■ Data records:

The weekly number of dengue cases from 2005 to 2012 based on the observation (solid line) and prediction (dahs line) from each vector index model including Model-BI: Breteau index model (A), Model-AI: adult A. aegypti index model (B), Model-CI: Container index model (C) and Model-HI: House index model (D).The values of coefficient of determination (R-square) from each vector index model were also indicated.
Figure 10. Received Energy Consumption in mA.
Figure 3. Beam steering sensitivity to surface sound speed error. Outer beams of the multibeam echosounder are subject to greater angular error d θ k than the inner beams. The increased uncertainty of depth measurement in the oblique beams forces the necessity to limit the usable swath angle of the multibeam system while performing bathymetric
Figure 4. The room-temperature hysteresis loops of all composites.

==

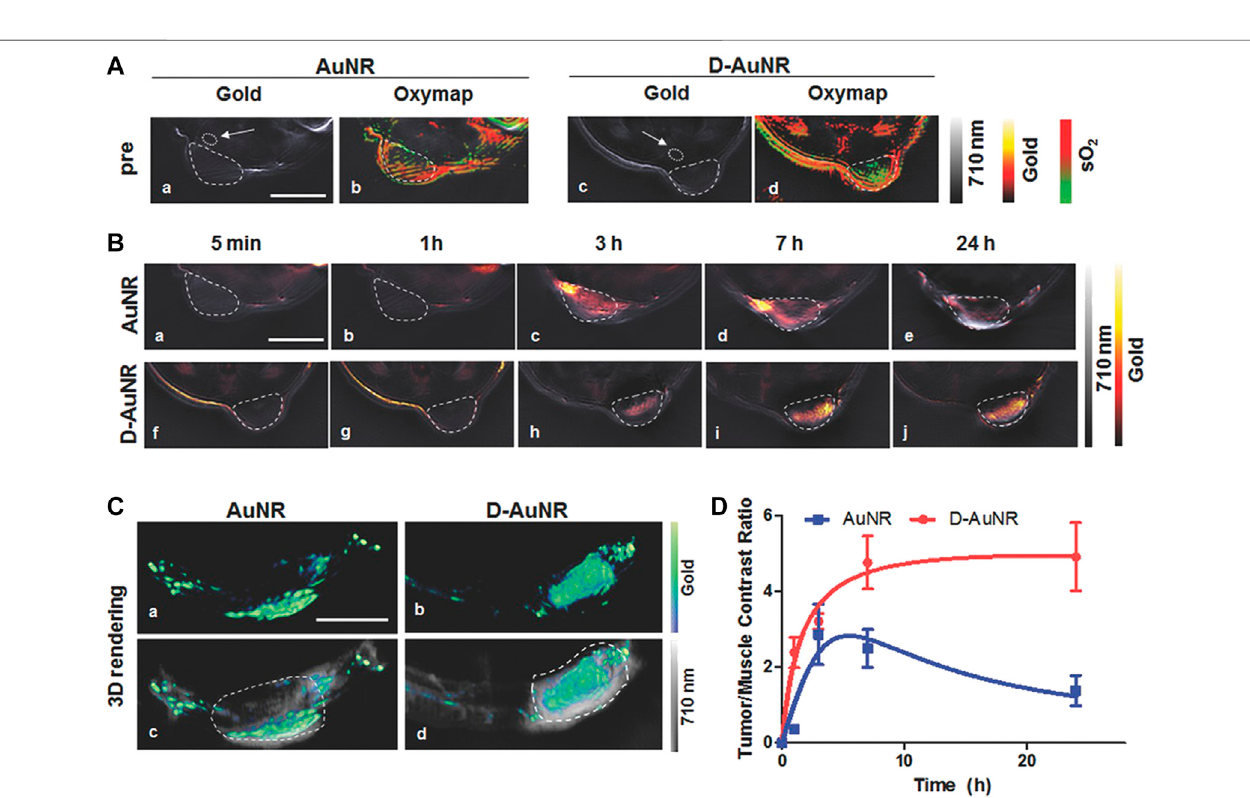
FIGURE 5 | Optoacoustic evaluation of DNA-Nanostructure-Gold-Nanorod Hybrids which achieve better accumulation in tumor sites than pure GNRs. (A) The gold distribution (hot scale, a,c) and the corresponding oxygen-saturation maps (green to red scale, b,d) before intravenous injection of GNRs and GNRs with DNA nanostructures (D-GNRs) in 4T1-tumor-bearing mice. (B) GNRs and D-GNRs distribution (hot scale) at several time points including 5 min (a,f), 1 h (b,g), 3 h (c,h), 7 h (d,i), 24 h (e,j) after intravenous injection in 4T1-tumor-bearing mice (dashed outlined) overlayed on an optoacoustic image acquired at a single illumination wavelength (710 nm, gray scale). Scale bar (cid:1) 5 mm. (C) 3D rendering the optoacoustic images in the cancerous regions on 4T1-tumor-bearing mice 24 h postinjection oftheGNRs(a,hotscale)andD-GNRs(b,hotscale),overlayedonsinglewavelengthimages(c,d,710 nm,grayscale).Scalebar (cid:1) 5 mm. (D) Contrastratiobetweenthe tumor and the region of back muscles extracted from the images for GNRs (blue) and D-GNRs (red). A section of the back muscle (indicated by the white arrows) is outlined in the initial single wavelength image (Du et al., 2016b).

...

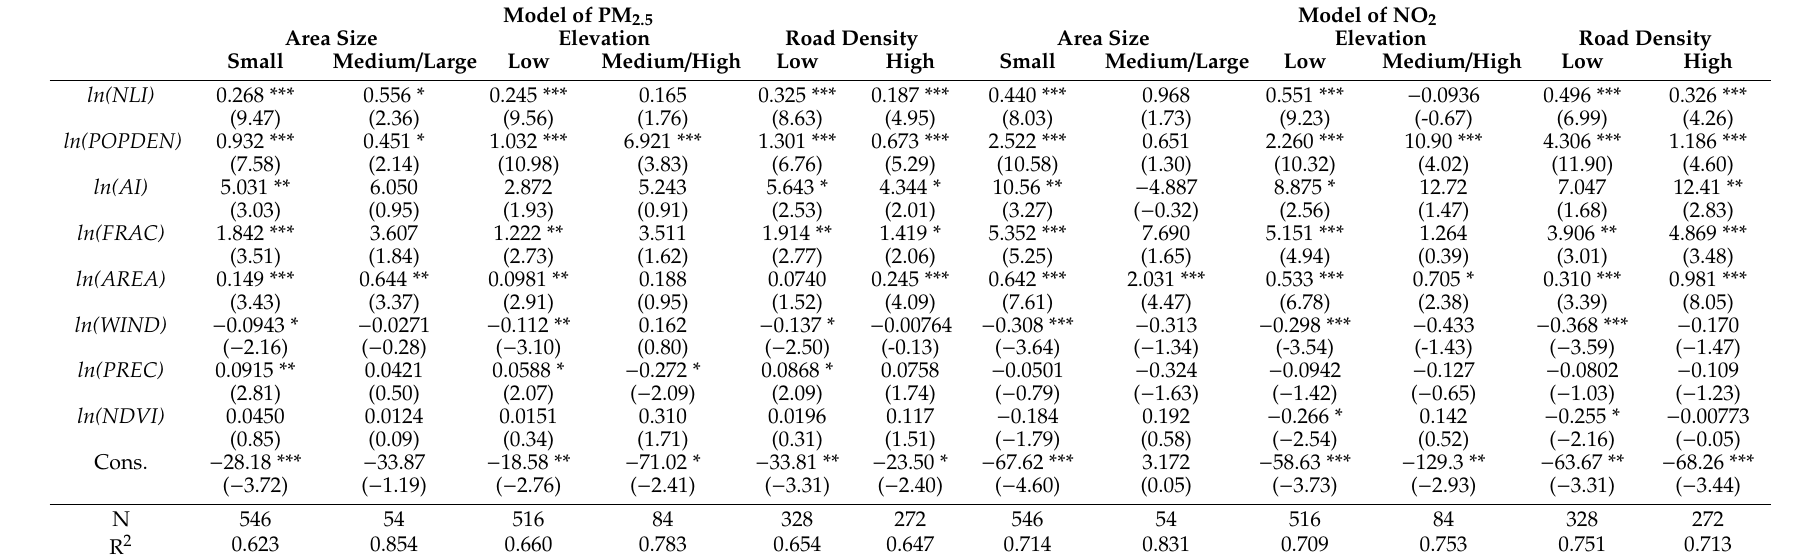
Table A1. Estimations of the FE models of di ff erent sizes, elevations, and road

■ Required action: Given the records above, return exactly the lines starting at the line containing "The weekly number" and ending at the line containing "Figure 4. The", including both.

■ Solved problem:
The weekly number of dengue cases from 2005 to 2012 based on the observation (solid line) and prediction (dahs line) from each vector index model including Model-BI: Breteau index model (A), Model-AI: adult A. aegypti index model (B), Model-CI: Container index model (C) and Model-HI: House index model (D).The values of coefficient of determination (R-square) from each vector index model were also indicated.
Figure 10. Received Energy Consumption in mA.
Figure 3. Beam steering sensitivity to surface sound speed error. Outer beams of the multibeam echosounder are subject to greater angular error d θ k than the inner beams. The increased uncertainty of depth measurement in the oblique beams forces the necessity to limit the usable swath angle of the multibeam system while performing bathymetric
Figure 4. The room-temperature hysteresis loops of all composites.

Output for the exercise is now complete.